I downloaded this work from Kindle and it is one of the better biographies of Lincoln, though limited to, many of the common beliefs and misconceptions about the life of Lincoln. Oates wrote this book in 1984 while teaching at the University of Massachusetts in Amherst. His Part one deals with the popular myths about the man, namely the people's man and the arch villain. It contrasts his reputation in both the North and the South. Oates does a great job in presenting the reasons for much of Lincoln's mood swings and his preoccupation with the strategy of the war.

Lincoln's idea's about slavery are one of the most misunderstood and misinterpreted concepts of his political life and Oates presents these in a dispassionate form. I believe from reading this part, that Mr. Lincoln was always, in his heart of hearts always an abolitionist though many continue to argue about his motives regarding slavery. Oates paints the best conclusions I have read in the many biographies I have read about Lincoln.

All of his leadership efforts are clearly aimed at the preservation of the Union to include his personal belief that the rebel states continued to remain part of the United States. This idea, I believe, motivated his posture on reconstruction as the war was winding down. Evidence of this is clearly manifest in the position of his commanding general US Grant.

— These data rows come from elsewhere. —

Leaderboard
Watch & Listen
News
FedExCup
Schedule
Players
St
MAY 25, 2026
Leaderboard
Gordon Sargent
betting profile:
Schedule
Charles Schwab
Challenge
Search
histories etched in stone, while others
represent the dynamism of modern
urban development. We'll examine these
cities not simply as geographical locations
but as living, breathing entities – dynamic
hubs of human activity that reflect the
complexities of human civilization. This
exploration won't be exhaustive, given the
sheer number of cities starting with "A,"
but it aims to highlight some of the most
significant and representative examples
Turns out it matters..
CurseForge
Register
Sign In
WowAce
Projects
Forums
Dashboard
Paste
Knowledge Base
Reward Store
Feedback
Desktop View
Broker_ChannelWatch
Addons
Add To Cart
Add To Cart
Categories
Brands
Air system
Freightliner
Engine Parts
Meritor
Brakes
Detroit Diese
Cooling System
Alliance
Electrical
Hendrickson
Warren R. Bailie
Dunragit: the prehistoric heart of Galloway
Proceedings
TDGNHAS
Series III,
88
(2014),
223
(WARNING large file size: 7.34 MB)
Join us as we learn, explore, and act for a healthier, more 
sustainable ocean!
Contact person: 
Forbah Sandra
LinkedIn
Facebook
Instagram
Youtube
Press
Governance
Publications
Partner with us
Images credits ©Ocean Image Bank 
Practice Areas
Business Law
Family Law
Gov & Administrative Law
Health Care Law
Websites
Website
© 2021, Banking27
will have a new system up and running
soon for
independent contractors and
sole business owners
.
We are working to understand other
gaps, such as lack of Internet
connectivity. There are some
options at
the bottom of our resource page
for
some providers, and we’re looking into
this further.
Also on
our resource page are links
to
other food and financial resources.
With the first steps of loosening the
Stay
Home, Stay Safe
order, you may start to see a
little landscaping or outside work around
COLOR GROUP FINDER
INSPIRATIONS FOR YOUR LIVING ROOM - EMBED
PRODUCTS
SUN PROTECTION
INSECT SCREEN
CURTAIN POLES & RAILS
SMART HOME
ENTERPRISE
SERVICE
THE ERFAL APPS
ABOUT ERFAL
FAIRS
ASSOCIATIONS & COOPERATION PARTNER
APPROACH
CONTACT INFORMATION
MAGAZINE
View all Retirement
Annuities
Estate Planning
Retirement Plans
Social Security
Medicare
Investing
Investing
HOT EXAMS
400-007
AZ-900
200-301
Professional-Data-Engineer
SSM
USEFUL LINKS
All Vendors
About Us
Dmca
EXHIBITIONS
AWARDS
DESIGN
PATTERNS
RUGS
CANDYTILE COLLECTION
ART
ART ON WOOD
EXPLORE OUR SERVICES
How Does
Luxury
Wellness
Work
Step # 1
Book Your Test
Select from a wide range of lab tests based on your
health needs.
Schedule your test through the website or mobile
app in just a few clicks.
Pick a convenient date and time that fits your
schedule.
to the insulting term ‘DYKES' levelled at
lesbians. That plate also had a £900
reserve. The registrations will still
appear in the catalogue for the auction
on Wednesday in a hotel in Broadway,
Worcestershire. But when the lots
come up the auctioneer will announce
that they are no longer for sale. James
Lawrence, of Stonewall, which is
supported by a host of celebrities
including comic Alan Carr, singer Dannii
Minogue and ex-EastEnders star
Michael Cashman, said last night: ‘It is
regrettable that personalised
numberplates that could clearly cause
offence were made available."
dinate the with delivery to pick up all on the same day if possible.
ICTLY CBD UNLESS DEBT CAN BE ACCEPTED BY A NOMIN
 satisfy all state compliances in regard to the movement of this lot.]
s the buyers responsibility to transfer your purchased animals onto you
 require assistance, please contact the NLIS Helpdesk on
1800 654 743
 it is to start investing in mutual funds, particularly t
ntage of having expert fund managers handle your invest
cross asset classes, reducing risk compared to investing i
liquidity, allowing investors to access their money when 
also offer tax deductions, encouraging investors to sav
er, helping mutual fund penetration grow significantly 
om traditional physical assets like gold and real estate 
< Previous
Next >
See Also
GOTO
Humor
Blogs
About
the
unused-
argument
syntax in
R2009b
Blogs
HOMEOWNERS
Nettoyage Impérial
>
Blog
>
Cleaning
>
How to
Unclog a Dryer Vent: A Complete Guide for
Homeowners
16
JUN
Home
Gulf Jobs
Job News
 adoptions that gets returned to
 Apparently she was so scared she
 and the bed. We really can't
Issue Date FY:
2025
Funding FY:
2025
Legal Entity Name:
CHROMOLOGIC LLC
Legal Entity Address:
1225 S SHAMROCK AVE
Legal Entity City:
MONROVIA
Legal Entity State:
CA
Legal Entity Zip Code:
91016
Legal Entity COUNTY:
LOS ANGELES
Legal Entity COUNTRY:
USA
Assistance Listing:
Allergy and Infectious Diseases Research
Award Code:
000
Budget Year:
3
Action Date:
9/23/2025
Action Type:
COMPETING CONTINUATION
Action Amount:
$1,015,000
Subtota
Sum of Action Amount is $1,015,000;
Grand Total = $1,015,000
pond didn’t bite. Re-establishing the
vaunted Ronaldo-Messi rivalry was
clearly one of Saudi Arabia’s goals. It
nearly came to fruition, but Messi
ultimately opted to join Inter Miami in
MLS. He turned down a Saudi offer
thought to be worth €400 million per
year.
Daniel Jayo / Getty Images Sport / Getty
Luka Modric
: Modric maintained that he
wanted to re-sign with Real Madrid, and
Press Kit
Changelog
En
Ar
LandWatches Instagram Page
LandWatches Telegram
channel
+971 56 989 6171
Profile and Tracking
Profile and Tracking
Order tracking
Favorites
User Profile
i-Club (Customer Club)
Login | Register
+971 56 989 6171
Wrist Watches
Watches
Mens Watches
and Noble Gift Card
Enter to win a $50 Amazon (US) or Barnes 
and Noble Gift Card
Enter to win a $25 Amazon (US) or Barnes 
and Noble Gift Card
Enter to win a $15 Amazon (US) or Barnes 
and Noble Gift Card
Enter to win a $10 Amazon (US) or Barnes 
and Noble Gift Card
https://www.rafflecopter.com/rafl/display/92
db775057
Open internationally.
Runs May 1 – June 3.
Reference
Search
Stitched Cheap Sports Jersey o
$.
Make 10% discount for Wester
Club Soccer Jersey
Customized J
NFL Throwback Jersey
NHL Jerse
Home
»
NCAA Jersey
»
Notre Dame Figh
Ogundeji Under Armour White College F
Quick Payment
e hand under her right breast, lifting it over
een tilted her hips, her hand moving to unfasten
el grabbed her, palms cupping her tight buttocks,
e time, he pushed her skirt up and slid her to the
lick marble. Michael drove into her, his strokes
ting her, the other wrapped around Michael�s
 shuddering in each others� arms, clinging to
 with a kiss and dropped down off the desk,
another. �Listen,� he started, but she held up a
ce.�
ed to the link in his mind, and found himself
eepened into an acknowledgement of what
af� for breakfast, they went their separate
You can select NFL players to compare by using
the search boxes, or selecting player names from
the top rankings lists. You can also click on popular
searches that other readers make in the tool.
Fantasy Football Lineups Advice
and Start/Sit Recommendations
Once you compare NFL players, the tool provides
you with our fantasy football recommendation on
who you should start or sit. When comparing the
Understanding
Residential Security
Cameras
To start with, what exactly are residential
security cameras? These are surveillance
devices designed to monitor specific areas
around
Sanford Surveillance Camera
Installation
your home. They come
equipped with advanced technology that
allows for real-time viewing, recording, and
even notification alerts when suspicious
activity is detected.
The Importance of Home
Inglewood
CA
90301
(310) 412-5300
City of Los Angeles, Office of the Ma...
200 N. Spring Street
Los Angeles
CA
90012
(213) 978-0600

It is very clear to the reader that Lincoln's assassination created an increased difficult time for the White southerners and equally a curse for the newly freed slaves.

I recommend this short book, which is well outlined and commented upon as a balanced biography and one which every student of the Civil War and Abraham Lincoln should add to his collection of must reads.

I was very happy to give five stars to this book.